State how many lines in the records below contain the string "Twitch", matching case exactly. Give only the number.

- - -

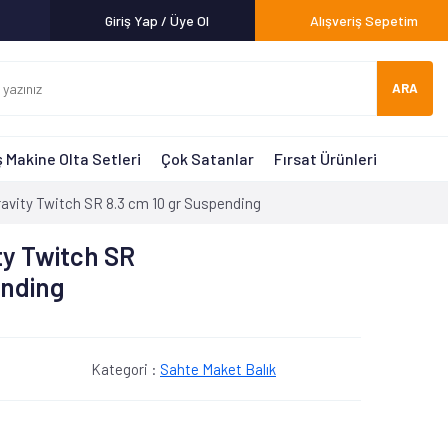
Giriş Yap / Üye Ol
Alışveriş Sepetim
ARA
 Makine Olta Setleri
Çok Satanlar
Fırsat Ürünleri
avity Twitch SR 8.3 cm 10 gr Suspending
ty Twitch SR
ending
Kategori :
Sahte Maket Balık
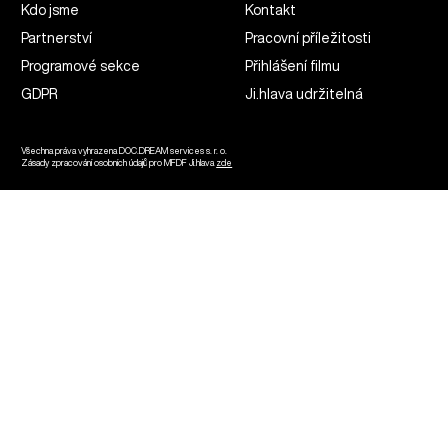
Kdo jsme
Kontakt
Partnerství
Pracovní příležitosti
Programové sekce
Přihlášení filmu
GDPR
Ji.hlava udržitelná
Všechna práva vyhrazena DOC.DREAM services s. r. o.
Zásady zpracování osobních údajů pro MFDF Ji.hlava
zde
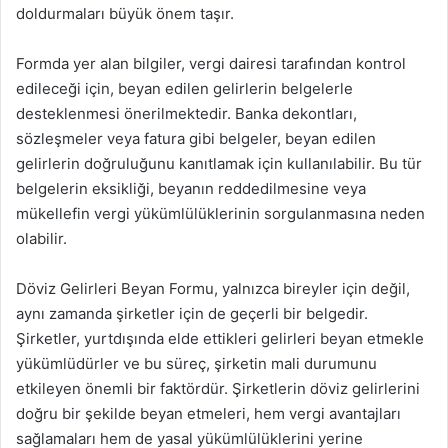
doldurmaları büyük önem taşır.
Formda yer alan bilgiler, vergi dairesi tarafından kontrol
edileceği için, beyan edilen gelirlerin belgelerle
desteklenmesi önerilmektedir. Banka dekontları,
sözleşmeler veya fatura gibi belgeler, beyan edilen
gelirlerin doğruluğunu kanıtlamak için kullanılabilir. Bu tür
belgelerin eksikliği, beyanın reddedilmesine veya
mükellefin vergi yükümlülüklerinin sorgulanmasına neden
olabilir.
Döviz Gelirleri Beyan Formu, yalnızca bireyler için değil,
aynı zamanda şirketler için de geçerli bir belgedir.
Şirketler, yurtdışında elde ettikleri gelirleri beyan etmekle
yükümlüdürler ve bu süreç, şirketin mali durumunu
etkileyen önemli bir faktördür. Şirketlerin döviz gelirlerini
doğru bir şekilde beyan etmeleri, hem vergi avantajları
sağlamaları hem de yasal yükümlülüklerini yerine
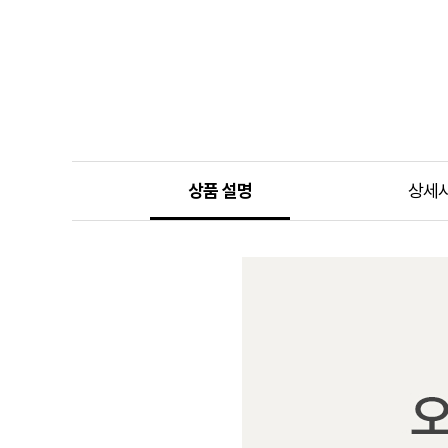
상품 설명
상세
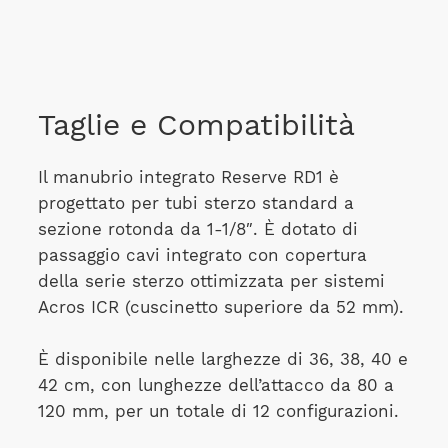
Taglie e Compatibilità
Il manubrio integrato Reserve RD1 è
progettato per tubi sterzo standard a
sezione rotonda da 1-1/8″. È dotato di
passaggio cavi integrato con copertura
della serie sterzo ottimizzata per sistemi
Acros ICR (cuscinetto superiore da 52 mm).
È disponibile nelle larghezze di 36, 38, 40 e
42 cm, con lunghezze dell’attacco da 80 a
120 mm, per un totale di 12 configurazioni.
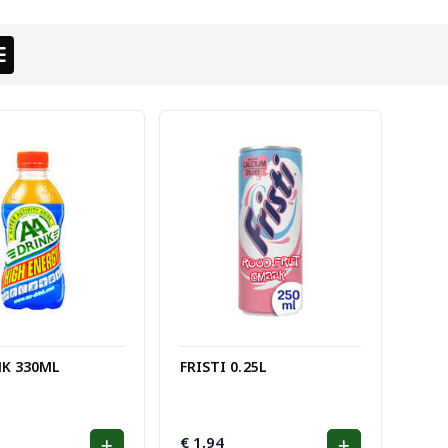
NK 330ML
FRISTI 0.25L
€
1,94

- - -

**ANSWER SECTION:** 2